PetroSA can still play a significant role in the country’s transformation in the petroleum value chain.  It is therefore important that it continues with the exploration and production of oils and natural gas.  Many multinationals undertake exploration of oil and gas.  These activities are costly and high risk.  South Africa must have an organ of state that undertakes these explorations and in the event an exploration is successful, South Africa and Africa will benefit.

The CEF Board Chairperson and Members were only appointed in late 2017.  This board change was precipitated by the then rumours of maladministration and possible corruption which are presently being investigated.  The new board will have to turn things around without the benefit of fully knowing what the outcomes of the investigations would be.  Members of Parliament (MPs) must arm themselves with necessary information to guide CEF and in particular, PetroSA. 

An issue that was overlooked is the Mineral and Petroleum Resources Development Act, 2002 (MPRDA).  The MPRDA provides the framework legislation within which upstream oil and gas rights are granted and controlled, together with prospecting and mining rights. 

In terms of recent draft amendments to the MPRDA, PetroSA will as the designated National Oil Company of South Africa benefit significantly from becoming the custodian of the State’s mandatory shareholding in all Petroleum Rights issued by the Petroleum Agency of South Africa (PASA) or its successor in title.  MPs and Delegates need to inform themselves and enquire about whether or not such mandatory shareholding will ultimately assist PetroSA’s sustainability?

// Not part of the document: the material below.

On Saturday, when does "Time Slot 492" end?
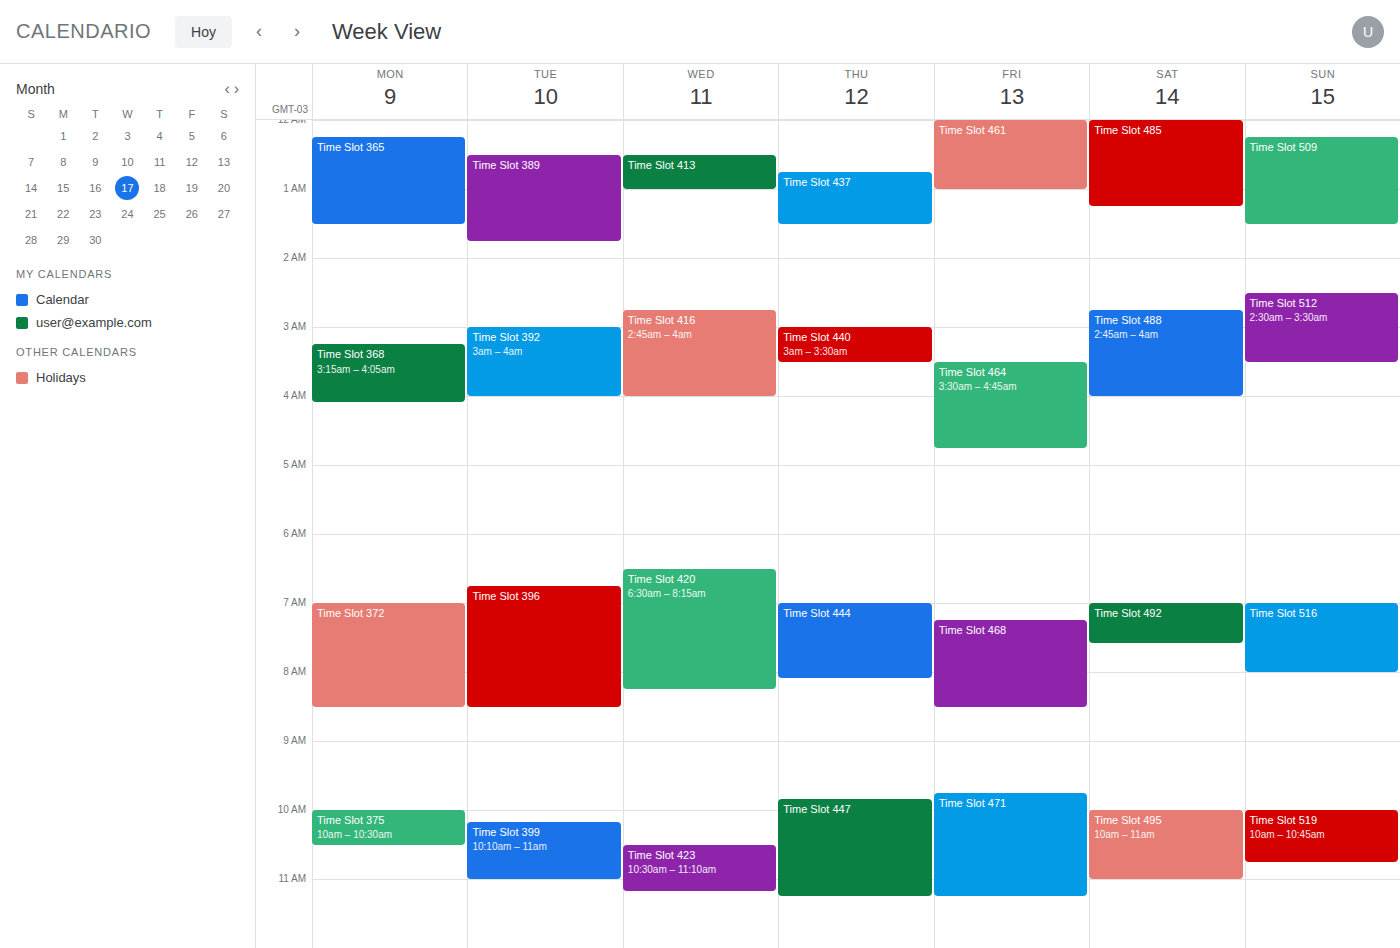
07:35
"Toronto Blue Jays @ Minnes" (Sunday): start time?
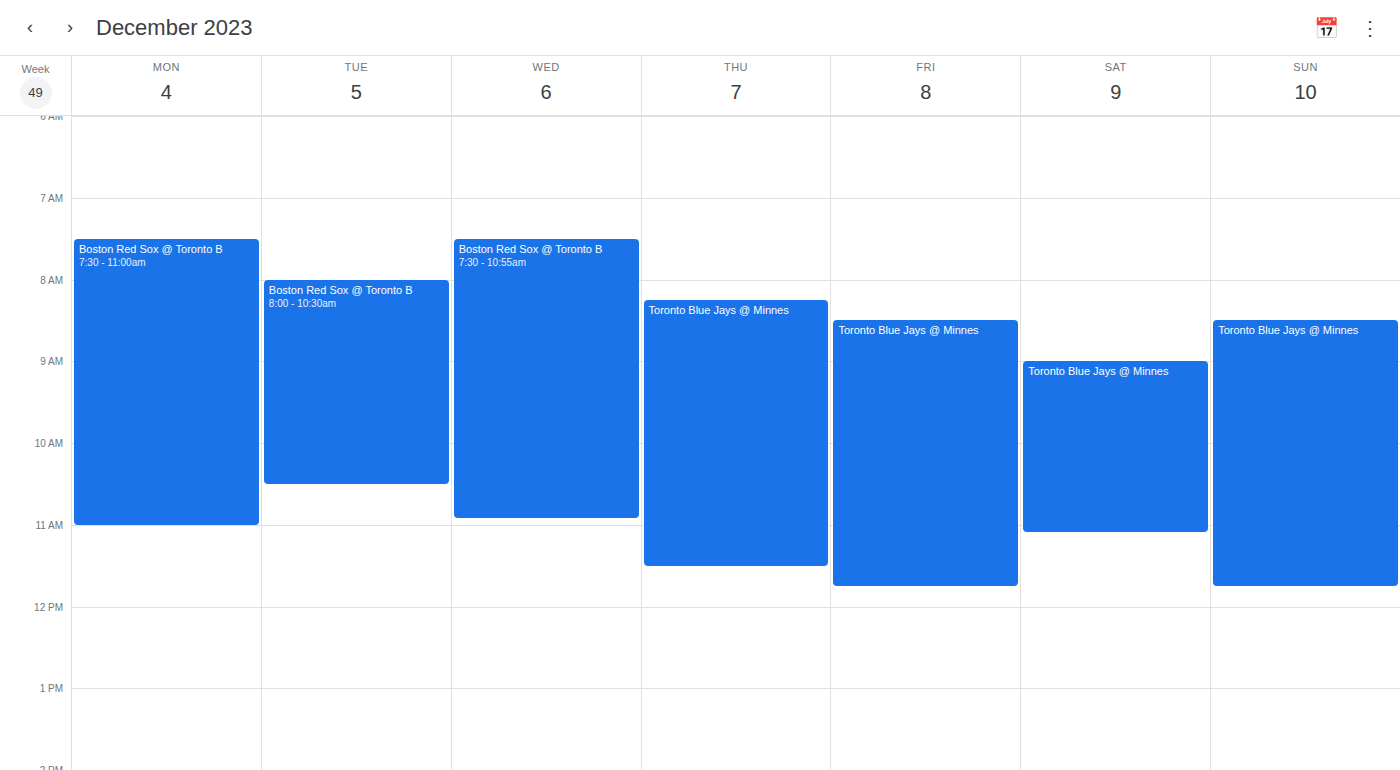
8:30 AM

The CEF Chairman raised an important point about concluding agreements within the present legislative and policy framework.  He may have been referring to potential investors that wants to partner in gas and oil explorations, but are, however, discouraged by the Royalty-based Tax Scheme.  Cost incurred in oil and gas exploration are exorbitant and high risk.  Perhaps a better model to be explored is production sharing.  This could possibly attract potential investors and assist in the sustainability of PetroSA.